The approval record should then preserve the final creative, the disclosure copy, placement screenshots, any tool or prompt notes needed to classify the asset, and proof that the live ad kept the label.
| Review moment | What to decide | Evidence to keep |
|---|---|---|
| Intake | Does the asset include a generated or materially altered person? | Creator response, asset notes, source files, tool context. |
| Classification | Could a viewer believe the person is real or acting in a real role? | Risk category and reviewer rationale. |
| Distribution | Will the ad run in New York or nationally? | Media plan, targeting settings, platform exports. |
| Disclosure approval | What label appears, where, and in which formats? | Approved disclosure text and rendered previews. |
| Publication check | Did the live placement preserve the label? | Live URL, screenshot, platform preview, or final ad export. |
This is the kind of control Luthor is designed to support.
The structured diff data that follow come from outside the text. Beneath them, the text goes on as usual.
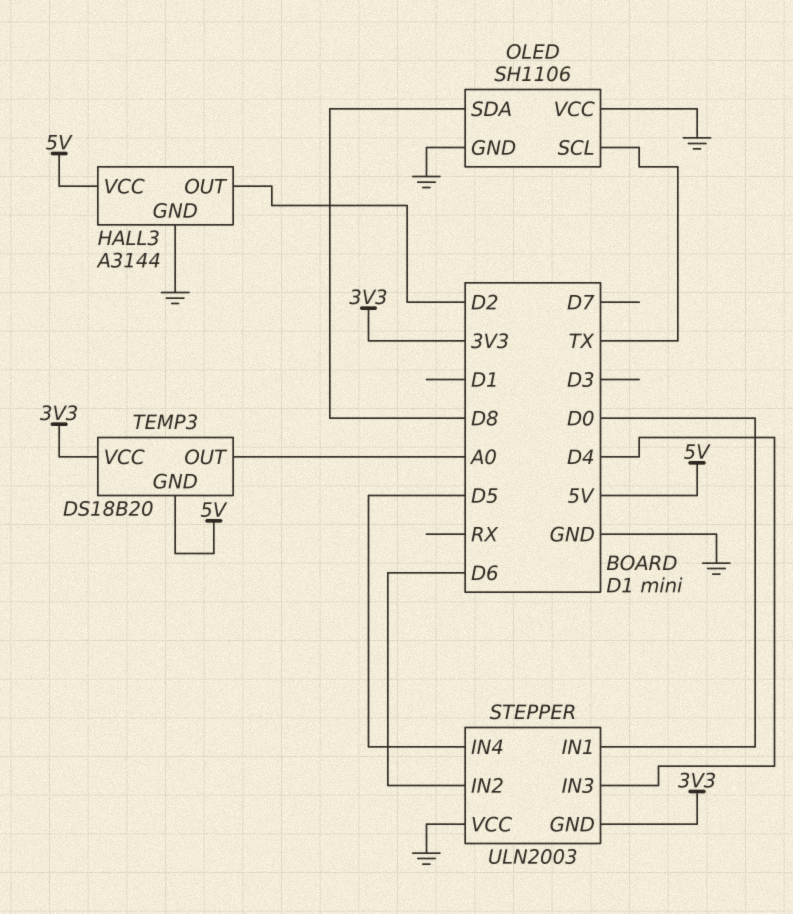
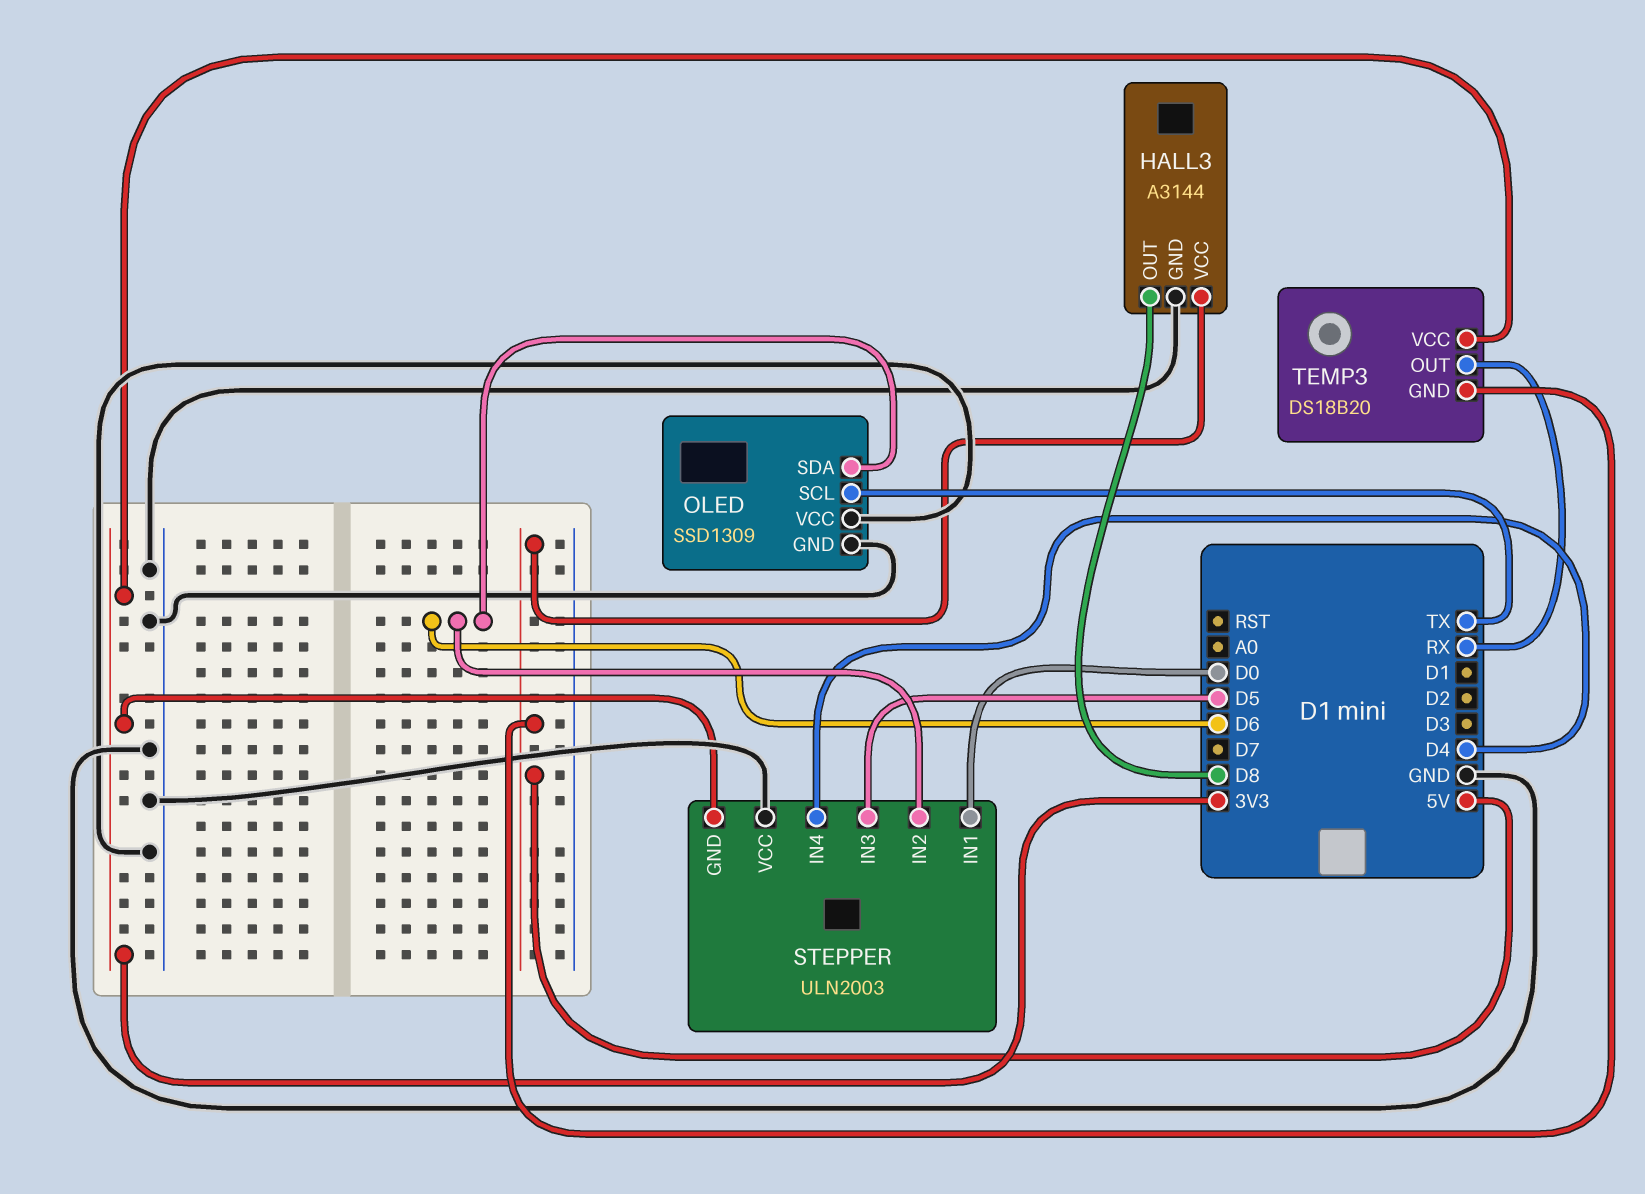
HALL3 pin OUT: D2 -> D8
OLED: SH1106 -> SSD1309
OLED pin SDA: D8 -> D6
STEPPER pin IN3: D4 -> D5
STEPPER pin IN4: D5 -> D4
TEMP3 pin OUT: A0 -> RX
The system should identify synthetic performer risk at intake, route the asset to the right reviewer, preserve the disclosure decision, and keep the final evidence tied to the campaign.
Brands will not always create the synthetic performer themselves. Agencies, production vendors, freelance creators, localization teams, and platform tools may introduce AI-generated people before the compliance team sees the asset.
That means vendor requirements need to change. Agencies should disclose AI use, identify synthetic performers, preserve source and rights information, show whether a real person's likeness or voice was used, and hand over the final disclosure evidence with the creative. If a vendor cannot identify whether an asset uses synthetic performers, the brand is taking on risk without visibility.
This overlaps with broader third-party AI risk in marketing compliance. The brand may outsource production, but it still needs a defensible review record.
The immediate response should be practical. Add a synthetic performer question to creative intake. Update disclosure standards. Require agencies to disclose AI-generated people. Review current campaigns that use realistic AI people. Test labels across the placements where ads actually run. Store the final ad, disclosure placement, approval, and publication evidence in the same record.
That workflow will help with New York's law. It will also prepare the team for the broader direction of AI advertising regulation.
The lesson is not "AI creative is too risky." The lesson is that AI creative needs the same kind of controlled workflow that regulated marketing teams already use for claims, testimonials, disclosures, and approvals.
It is a New York advertising disclosure law that requires covered ads using AI-generated synthetic performers to clearly disclose that use. AP reports that it went into effect on June 9, 2026.
AP reports that New York law defines synthetic performers as digitally created media that appear as real people. Marketing teams should review AI-generated actors, avatars, spokespersons, customers, experts, and influencer-style characters under this standard.
AP reports that covered ads without conspicuous disclosure may face a $1,000 penalty for a first violation and $5,000 for subsequent violations.
The law is New York-specific, but national digital campaigns can reach New York unless geo-targeted otherwise. Brands should treat national AI-person campaigns as potentially in scope.
Add a synthetic performer check to intake, approve plain-language disclosure copy, test all ad formats, and retain a review record showing the final creative, disclosure placement, approval, and live placement.